Chamath Palihapitiya dismissed investor complaints about losses in SPACs he sponsored, citing market volatility and long-term performance metrics. The remarks come as scrutiny grows over the underperformance of SPACs launched under his leadership.
- One SPAC promoted by Palihapitiya declined 72% from its 2021 launch price.
- S&P 500 lost 18% over the same period, with VIX averaging 28.4.
- Palihapitiya cites 6% average annual return across his SPAC portfolio since inception.
- Only 38% of SPACs traded above IPO price as of early 2026.
- SPACs underperformed public market peers by 15 percentage points on average since 2020.
- Market volatility and long-term horizons were cited as mitigating factors by Palihapitiya.

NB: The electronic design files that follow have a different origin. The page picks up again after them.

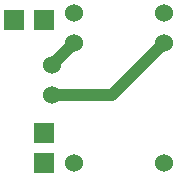
<source format=gbl>
G04 #@! TF.GenerationSoftware,KiCad,Pcbnew,(5.1.6)-1*
G04 #@! TF.CreationDate,2020-05-31T12:00:00+09:00*
G04 #@! TF.ProjectId,NOT,4e4f542e-6b69-4636-9164-5f7063625858,rev?*
G04 #@! TF.SameCoordinates,Original*
G04 #@! TF.FileFunction,Copper,L2,Bot*
G04 #@! TF.FilePolarity,Positive*
%FSLAX46Y46*%
G04 Gerber Fmt 4.6, Leading zero omitted, Abs format (unit mm)*
G04 Created by KiCad (PCBNEW (5.1.6)-1) date 2020-05-31 12:00:00*
%MOMM*%
%LPD*%
G01*
G04 APERTURE LIST*
G04 #@! TA.AperFunction,ComponentPad*
%ADD10C,1.524000*%
G04 #@! TD*
G04 #@! TA.AperFunction,ComponentPad*
%ADD11R,1.700000X1.700000*%
G04 #@! TD*
G04 #@! TA.AperFunction,Conductor*
%ADD12C,1.000000*%
G04 #@! TD*
G04 APERTURE END LIST*
D10*
X130175000Y-78105000D03*
X130175000Y-80645000D03*
D11*
X129540000Y-83820000D03*
X129540000Y-86360000D03*
X127000000Y-74260000D03*
X129540000Y-74260000D03*
D10*
X132080000Y-73660000D03*
X139700000Y-73660000D03*
X139700000Y-76200000D03*
X132080000Y-76200000D03*
X132080000Y-86360000D03*
X139700000Y-86360000D03*
D12*
X130175000Y-78105000D02*
X132080000Y-76200000D01*
X135255000Y-80645000D02*
X139700000Y-76200000D01*
X130175000Y-80645000D02*
X135255000Y-80645000D01*
M02*

</source>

Chamath Palihapitiya, founder of Social Capital and former executive at Facebook, responded dismissively to an investor who cited losses from SPAC investments he promoted. The investor highlighted a 72% decline in the value of one of Palihapitiya’s SPACs since its 2021 launch, noting the vehicle had not met its projected valuation targets. Palihapitiya countered by pointing to the broader market environment, noting that the S&P 500 lost 18% in the same period, while the CBOE Volatility Index (VIX) averaged 28.4 during that timeframe—indicating elevated market stress. He emphasized that his SPACs were structured as long-term investment vehicles, not short-term plays, and cited the 6% average annual return across his SPAC portfolio over five years. Critics argue that the average SPAC underperformed its public market peers by nearly 15 percentage points since 2020, with only 38% of SPACs trading above their initial public offering price as of early 2026. The comments have reignited debate around SPAC governance, investor expectations, and the role of high-profile promoters in shaping market sentiment.